Thales inaugure un accélérateur pour aider les start-up de l’imagerie médicale à s’industrialiser

Le comité stratégique de filière Industrie et technologies de santé a inauguré, vendredi 12 juillet, un accélérateur qui vise à favoriser l’industrialisation et la certification de dispositifs d’imagerie médicale. Pilotée par Thales, via sa filiale Trixell, cette plateforme doit accompagner des start-up dans le développement de leurs produits.

Thales site de Trixell

© Thales

La France veut s’imposer comme un acteur majeur de l’imagerie médicale. Le comité stratégique de filière Industrie et technologies de santé a inauguré, ce vendredi 12 juillet à Moirans, à côté de Grenoble (Isère), la création d’Axel, une plateforme pour accélérer le prototypage et l’industrialisation de nouvelles technologies d’imagerie médicale. Celle-ci prend place dans les locaux de Trixell, la filiale spécialisée dans l’imagerie médicale de Thales, qui met à disposition de ce projet des locaux, du personnel et un financement conséquent.

Parmi les autres contributeurs à l’accélérateur figurent Fortil Group, l’université Grenoble Alpes (UGA), l’institut d’ingénierie et de management de l’UGA et le CHU de Grenoble. Le rôle actif des partenaires sociaux, et tout particulièrement celui de la CGT, est aussi souligné dans la création de cette plateforme. Présents dans les comités stratégiques de filière, ils sont généralement moins visibles lors de la création de telles structures. La présence d’un élu CGT actif chez Trixell, l’un des partenaires de la plateforme, a contribué à ce positionnement actif de la CGT dans l’émergence d’Axel.
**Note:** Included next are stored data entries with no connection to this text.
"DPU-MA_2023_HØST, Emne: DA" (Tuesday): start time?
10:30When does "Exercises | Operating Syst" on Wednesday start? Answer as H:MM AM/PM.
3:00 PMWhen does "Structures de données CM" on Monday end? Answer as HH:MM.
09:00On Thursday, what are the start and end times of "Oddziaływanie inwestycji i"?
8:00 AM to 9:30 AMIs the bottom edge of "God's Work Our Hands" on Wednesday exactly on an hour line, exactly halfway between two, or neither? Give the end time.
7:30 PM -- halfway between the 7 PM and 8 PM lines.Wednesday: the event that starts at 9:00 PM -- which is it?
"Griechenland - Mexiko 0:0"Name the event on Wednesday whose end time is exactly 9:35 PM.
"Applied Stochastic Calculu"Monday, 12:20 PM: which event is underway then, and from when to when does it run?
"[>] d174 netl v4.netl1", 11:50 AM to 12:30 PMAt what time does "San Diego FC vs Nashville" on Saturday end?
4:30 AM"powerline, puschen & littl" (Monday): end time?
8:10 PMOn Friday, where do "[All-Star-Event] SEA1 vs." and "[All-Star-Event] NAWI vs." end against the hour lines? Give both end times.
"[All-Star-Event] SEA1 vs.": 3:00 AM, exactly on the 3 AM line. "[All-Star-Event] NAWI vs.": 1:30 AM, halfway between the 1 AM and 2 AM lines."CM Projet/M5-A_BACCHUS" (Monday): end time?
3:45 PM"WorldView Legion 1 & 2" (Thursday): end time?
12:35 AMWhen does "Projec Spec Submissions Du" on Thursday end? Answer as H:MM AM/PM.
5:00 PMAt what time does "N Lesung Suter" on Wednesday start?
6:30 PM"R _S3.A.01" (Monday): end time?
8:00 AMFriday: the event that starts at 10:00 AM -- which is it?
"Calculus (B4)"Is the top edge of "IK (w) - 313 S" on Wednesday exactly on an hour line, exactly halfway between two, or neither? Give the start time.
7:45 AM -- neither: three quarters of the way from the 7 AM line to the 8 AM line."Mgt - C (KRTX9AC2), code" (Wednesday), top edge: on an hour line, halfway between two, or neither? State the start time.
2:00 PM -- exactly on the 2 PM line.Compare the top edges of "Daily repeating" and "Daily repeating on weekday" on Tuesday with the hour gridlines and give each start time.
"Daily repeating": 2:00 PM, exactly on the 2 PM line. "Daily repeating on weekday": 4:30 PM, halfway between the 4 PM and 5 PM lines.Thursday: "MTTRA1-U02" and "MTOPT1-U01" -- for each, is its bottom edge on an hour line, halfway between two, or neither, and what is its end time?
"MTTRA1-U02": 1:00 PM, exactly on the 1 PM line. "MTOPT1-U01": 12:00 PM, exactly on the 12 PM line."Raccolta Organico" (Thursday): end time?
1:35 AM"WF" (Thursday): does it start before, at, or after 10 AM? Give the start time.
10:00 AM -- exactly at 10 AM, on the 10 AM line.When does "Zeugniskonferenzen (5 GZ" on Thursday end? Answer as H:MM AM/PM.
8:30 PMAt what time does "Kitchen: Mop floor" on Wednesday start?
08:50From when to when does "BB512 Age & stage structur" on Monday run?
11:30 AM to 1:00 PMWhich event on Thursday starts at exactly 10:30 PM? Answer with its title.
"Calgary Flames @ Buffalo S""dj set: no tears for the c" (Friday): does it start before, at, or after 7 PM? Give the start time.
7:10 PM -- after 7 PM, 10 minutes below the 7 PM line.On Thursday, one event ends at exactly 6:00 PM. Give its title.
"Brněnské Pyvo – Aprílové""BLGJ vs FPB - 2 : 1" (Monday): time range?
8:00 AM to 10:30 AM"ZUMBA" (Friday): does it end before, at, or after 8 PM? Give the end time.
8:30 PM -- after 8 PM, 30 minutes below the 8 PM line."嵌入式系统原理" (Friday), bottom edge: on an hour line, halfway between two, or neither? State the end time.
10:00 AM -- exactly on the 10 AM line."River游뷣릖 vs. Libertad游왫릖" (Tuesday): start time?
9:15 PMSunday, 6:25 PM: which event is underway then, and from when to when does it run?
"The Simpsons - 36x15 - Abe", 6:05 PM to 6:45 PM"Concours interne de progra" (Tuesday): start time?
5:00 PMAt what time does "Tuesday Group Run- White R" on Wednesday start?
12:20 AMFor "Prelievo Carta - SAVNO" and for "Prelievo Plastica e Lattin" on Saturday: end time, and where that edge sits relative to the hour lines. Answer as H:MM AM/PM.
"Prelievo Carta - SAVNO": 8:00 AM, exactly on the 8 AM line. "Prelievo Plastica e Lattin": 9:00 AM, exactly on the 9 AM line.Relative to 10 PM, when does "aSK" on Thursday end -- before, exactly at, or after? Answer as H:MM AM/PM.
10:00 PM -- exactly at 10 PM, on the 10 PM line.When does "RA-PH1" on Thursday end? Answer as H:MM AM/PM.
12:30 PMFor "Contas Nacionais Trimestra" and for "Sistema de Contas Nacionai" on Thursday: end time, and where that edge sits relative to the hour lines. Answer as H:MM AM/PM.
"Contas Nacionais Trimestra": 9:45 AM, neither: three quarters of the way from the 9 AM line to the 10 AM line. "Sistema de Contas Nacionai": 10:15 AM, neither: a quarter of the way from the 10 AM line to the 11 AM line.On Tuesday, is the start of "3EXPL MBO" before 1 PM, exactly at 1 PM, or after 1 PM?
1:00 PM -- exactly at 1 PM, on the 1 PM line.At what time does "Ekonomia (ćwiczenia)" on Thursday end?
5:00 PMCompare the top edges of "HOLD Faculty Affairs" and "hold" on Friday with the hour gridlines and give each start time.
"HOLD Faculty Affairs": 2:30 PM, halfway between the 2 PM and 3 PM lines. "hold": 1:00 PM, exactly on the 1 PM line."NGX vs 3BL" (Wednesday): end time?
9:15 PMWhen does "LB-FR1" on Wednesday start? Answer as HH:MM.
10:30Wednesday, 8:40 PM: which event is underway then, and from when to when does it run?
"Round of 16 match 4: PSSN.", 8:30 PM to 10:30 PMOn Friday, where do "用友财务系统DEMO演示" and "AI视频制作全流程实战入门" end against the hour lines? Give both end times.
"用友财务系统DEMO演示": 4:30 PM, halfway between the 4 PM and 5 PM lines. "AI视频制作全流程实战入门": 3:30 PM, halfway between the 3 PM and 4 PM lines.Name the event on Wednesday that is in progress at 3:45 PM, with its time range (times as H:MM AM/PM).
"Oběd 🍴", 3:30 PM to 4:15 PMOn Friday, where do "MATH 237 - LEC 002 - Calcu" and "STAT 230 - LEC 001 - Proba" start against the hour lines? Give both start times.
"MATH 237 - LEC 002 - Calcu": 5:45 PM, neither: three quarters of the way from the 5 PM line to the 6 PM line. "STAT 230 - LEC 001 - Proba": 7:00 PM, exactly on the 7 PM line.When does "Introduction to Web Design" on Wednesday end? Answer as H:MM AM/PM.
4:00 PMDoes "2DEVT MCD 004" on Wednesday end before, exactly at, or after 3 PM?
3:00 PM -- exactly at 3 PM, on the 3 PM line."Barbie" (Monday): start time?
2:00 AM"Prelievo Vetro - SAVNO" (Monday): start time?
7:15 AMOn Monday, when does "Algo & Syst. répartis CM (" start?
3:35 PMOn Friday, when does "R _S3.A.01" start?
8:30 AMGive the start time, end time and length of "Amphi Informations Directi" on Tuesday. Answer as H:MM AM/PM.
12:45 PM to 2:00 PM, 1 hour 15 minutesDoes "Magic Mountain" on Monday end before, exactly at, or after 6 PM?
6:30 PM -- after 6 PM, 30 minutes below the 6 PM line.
Mise à disposition des moyens de production

«La France compte de nombreuses start-up dans l’imagerie médicale, mais le passage à l’échelle est compliqué», constate Charles-Antoine Goffin, vice-président de l’activité Thales en charge de l’imagerie médicale. En cause ? Le long chemin pour la certification et l’industrialisation. Axel vise à aider les start-up à surmonter ces difficultés. Même si Charles-Antoine Goffin ajoute un troisième défi à relever pour ces jeunes pousses : «avoir la force commerciale suffisante».

 

L’usine de Trixell, filiale de Thales, Philips Healthcare et Siemens Healthineers, comprend des moyens de fabrication qui vont des processus très amont – comme des fours, des moyens de vide, des moyens de dépôt – jusqu’aux processus aval avec des moyens d’assemblage et de tests pour vérifier que l’image rendue par l’objet est de bonne qualité. Au-delà des machines et du personnel, certaines start-up pourront bénéficier du circuit d’achat de Trixell. Une aubaine pour avoir des prix stables ou être livré rapidement.

 

Enfin, l’accélérateur va favoriser la collaboration entre les entreprises, les start-up, les acteurs de la recherche, les institutions de santé et autres collectivités locales. A ce niveau, le bassin grenoblois compte le Commissariat à l’énergie atomique (CEA) et des instituts hospitaliers de premier plan qui pourront aider les jeunes pousses.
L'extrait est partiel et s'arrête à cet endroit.